I simultaneously began to process the fact that, like so many young musicians, I’d allowed the people around me to influence how I saw myself. I started to reckon with the homophobia I’d internalized in the MS MR days, and saw how reengaging with my queerness could help me carve out a new musical existence. I reconnected with parts of myself that I’d repressed, and realized that learning to sing in my super specific way was an essential part of my queer reawakening.

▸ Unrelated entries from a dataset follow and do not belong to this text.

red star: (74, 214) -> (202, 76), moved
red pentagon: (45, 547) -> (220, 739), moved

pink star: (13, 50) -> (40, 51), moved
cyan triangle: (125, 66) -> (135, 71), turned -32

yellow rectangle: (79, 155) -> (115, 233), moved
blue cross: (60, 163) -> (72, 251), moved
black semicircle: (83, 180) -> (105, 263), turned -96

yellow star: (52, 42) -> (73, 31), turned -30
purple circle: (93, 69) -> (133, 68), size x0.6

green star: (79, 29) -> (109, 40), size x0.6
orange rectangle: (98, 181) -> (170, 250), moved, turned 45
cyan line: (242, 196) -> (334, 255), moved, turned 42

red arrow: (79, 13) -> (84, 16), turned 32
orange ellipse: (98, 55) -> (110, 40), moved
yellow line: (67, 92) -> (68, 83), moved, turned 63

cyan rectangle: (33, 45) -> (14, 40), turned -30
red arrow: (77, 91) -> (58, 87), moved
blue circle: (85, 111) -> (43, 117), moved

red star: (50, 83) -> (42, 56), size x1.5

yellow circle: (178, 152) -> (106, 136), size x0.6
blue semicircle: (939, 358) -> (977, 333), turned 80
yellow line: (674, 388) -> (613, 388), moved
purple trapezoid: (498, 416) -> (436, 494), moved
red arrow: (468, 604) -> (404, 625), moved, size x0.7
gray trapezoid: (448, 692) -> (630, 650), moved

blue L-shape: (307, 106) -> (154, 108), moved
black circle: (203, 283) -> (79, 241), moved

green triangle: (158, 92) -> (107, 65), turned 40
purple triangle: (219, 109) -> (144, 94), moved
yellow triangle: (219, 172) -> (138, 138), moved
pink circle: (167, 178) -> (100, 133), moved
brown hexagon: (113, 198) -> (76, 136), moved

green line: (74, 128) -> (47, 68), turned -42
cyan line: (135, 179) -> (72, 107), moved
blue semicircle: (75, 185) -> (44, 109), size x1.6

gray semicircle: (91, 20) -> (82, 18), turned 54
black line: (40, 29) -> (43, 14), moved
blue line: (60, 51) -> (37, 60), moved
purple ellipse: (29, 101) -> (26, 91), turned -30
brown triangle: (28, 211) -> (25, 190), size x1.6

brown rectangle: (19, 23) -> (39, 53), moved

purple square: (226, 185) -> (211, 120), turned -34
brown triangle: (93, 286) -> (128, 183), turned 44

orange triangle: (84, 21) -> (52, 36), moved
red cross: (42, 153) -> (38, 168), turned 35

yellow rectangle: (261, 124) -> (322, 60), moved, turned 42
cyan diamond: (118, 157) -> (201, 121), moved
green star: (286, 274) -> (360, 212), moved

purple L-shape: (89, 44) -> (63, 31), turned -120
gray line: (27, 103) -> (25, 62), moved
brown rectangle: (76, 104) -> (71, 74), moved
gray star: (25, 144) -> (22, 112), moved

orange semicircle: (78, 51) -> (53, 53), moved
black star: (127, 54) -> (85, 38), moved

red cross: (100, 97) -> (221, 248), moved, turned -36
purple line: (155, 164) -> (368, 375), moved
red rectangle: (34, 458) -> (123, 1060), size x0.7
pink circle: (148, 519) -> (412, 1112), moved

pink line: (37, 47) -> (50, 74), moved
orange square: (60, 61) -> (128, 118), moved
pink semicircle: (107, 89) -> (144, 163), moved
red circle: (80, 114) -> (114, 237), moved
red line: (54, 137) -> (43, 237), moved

Several weeks ago, I released the first song that emerged from this process, “Bets Off.” The song is a fractured retelling of this experience, and the video (which I also codirected) is an attempt to subvert the suppression of my femininity and strange falsetto, using them as symbols of self-determination and confidence to push back at a heterocentric industry. The song and video are beautiful, and pretty wild and weird, and I’m so, so proud of them — they feel more unique to me than anything I’ve ever made, a return to my inherent creative identity.
I’ve always known my power is somehow related to my queerness, but making “Bets Off” has been a reminder of how essential it is to my work: I needed to tap into the history of queer self-imagination in order to find my voice. My queerness taught me how to construct an alternative reality, conjuring up a world to fit in.
Coming in this wildly unsettled Pride month, this project is a testament to the scrappy power of fantasy, and a counterpoint to the commercialization and homogenization of Pride. I want to honor Pride’s original spirit — creative, subversive, radical, and deeply human. Especially at this electrifying moment in history, as we rise up against the relentless, cruel inequity of the world, this spirit is essential: it gives us the power to reimagine the future.